Una mujer puede soportar olor a otro perfume, y tal vez un poco de bilé en la ropa. La mente segura y bien intencionada siempre piensa que una amiga pudo haberlo colocado, pero no soporta un par de botones de la camisa desabrochados y menos si con estos el del pantalón no está en el hueco que hace la ropa cuando está en su sitio. Ver algo así indica que es una muy buena amiga ayudando al marido, o que no era ninguna amiga y quien estaba abotonando algo era el marido.

Las historias de relaciones largas son más como las novelas: puede haber extensas descripciones y narrar todo con delicadeza dando belleza al discurso, sin tener que crear una tensión continua y llevarla a un punto máximo tan rápido para presentar una historia en breves líneas. Las relaciones largas son novelas en las que el personaje principal es descrito al desabrocharse los botones y al abrochárselos, como cualquier otra acción cotidiana; por eso un botón desabrochado solo puede ser tema de un cuento, sólo en éste encontraría su importancia, donde todo lo hecho, dicho y descrito es de importancia magna. Si en la novela se puede describir hasta el color y forma del botón, no es tan importante como mencionar un botón en un cuento, pues en éste podría ser que el personaje se ahogara con él, pues por algo se mencionó.

Más en la vejez, el abrochar y desabrochar botones es una cuestión de expertos, un botón marca la diferencia entre llegar a liberar cosas innecesarias del cuerpo o ser diagnosticado con insuficiencia renal. Cuando un par de botones son el límite entre la flacidez desparramada del cuerpo y un viejecito adorable vestido formalmente que sonríe, cada centímetro de piel oculta, es agradecido por el transeúnte usual -nunca la estética se vio tan apoyada en los botones que hacen que la ropa cubra el cuerpo.
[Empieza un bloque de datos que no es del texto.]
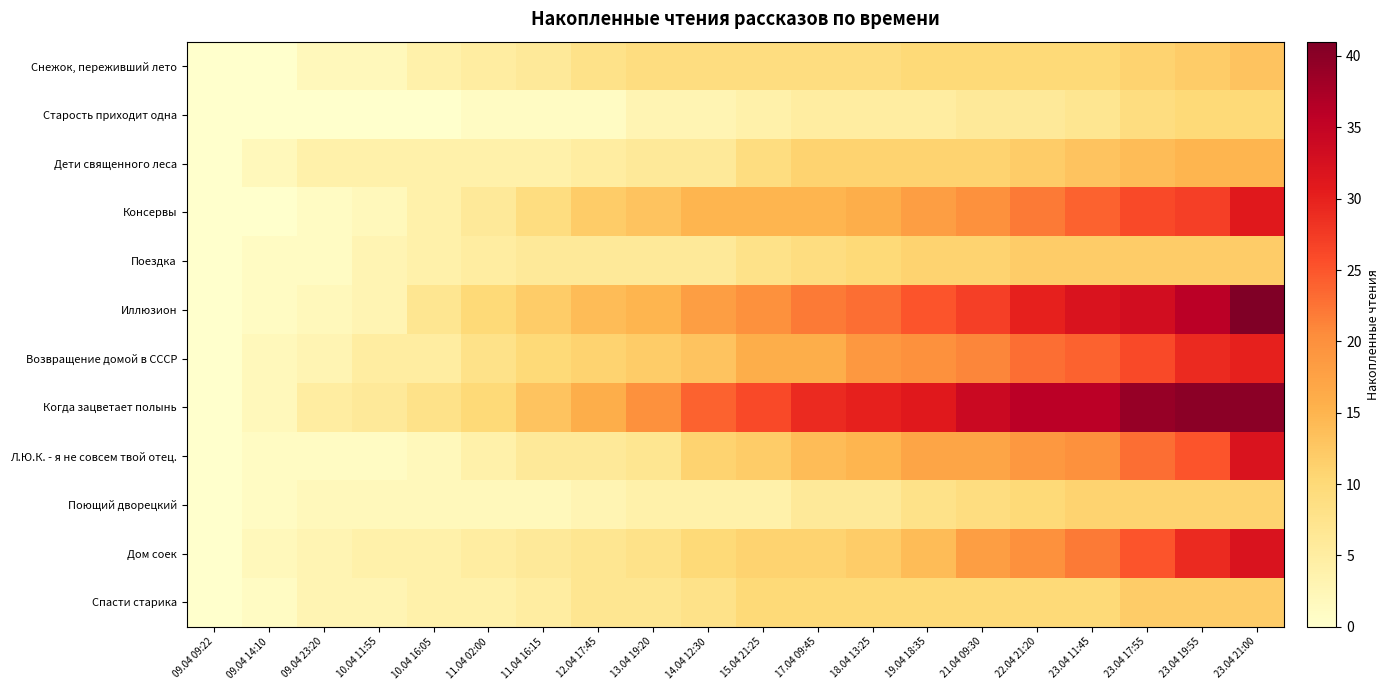

Which series has the widest spread of values?

Иллюзион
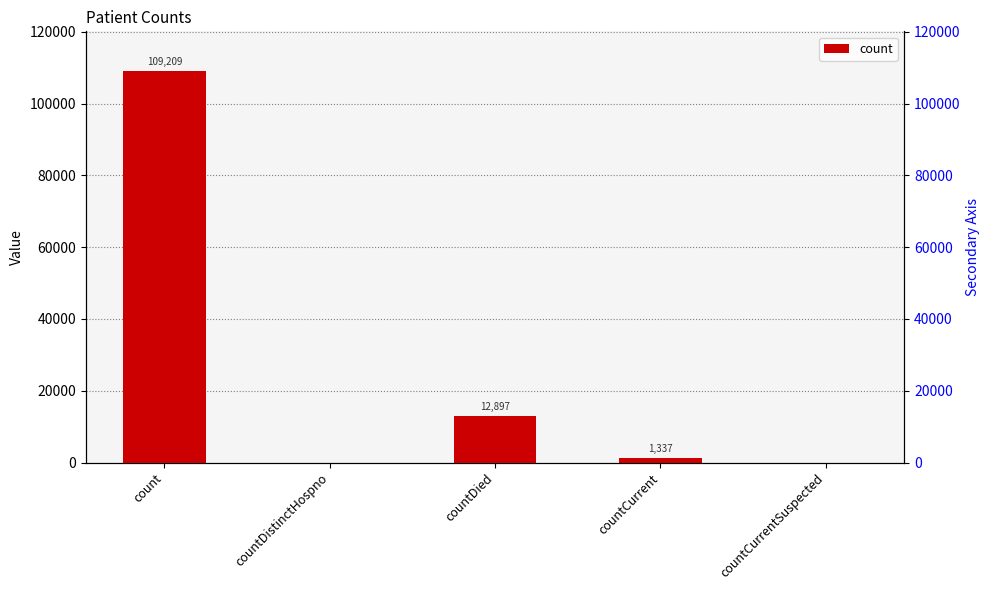

The chart shows a value of 0 at countDistinctHospno. True or false?

True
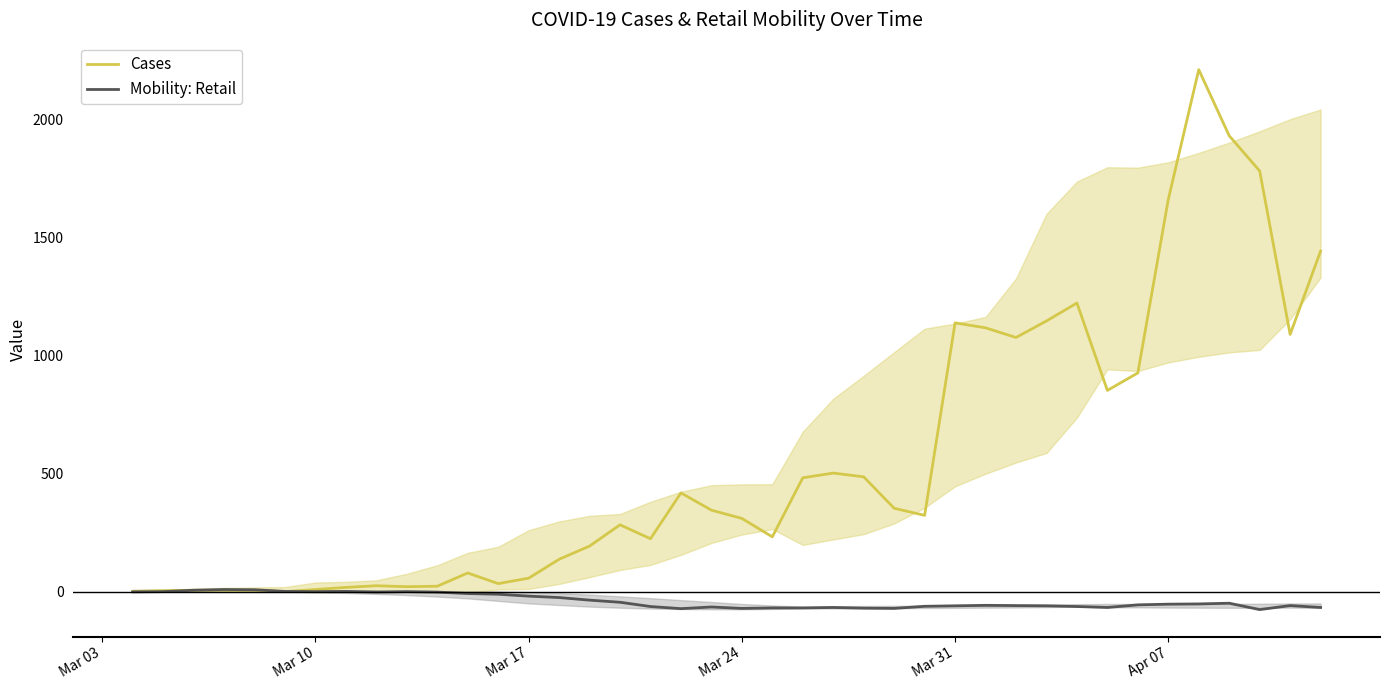

How many times do Cases and Mobility: Retail cross each other?

1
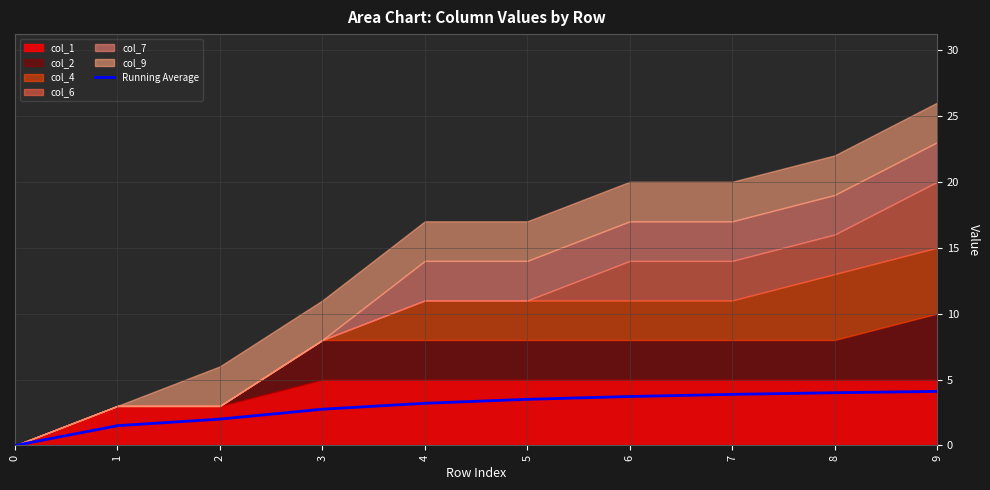

Reading left to right, what are all the values shown in this chart?

0.0	1.5	2.0	2.8	3.2	3.5	3.7	3.9	4.0	4.1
Por fin, tanta práctica de abotonar y desabotonar, quitar y poner ropa ajena y propia, de nada ayuda, la última ropa que se porta ante todos es abotonada por la gente de los funerales o por familiares algo lejanos, que soportan la pena que la pareja no. Y aquí termina el viaje de los botones y el del hombre, uno es enterrado usando una camisa de múltiples botones y el último, el más alto, está abrochado por fin, uno no reclama, no por la costumbre que habituó al cuerpo, sino porque lo menos importante es tener hasta el último botón bien abotonado.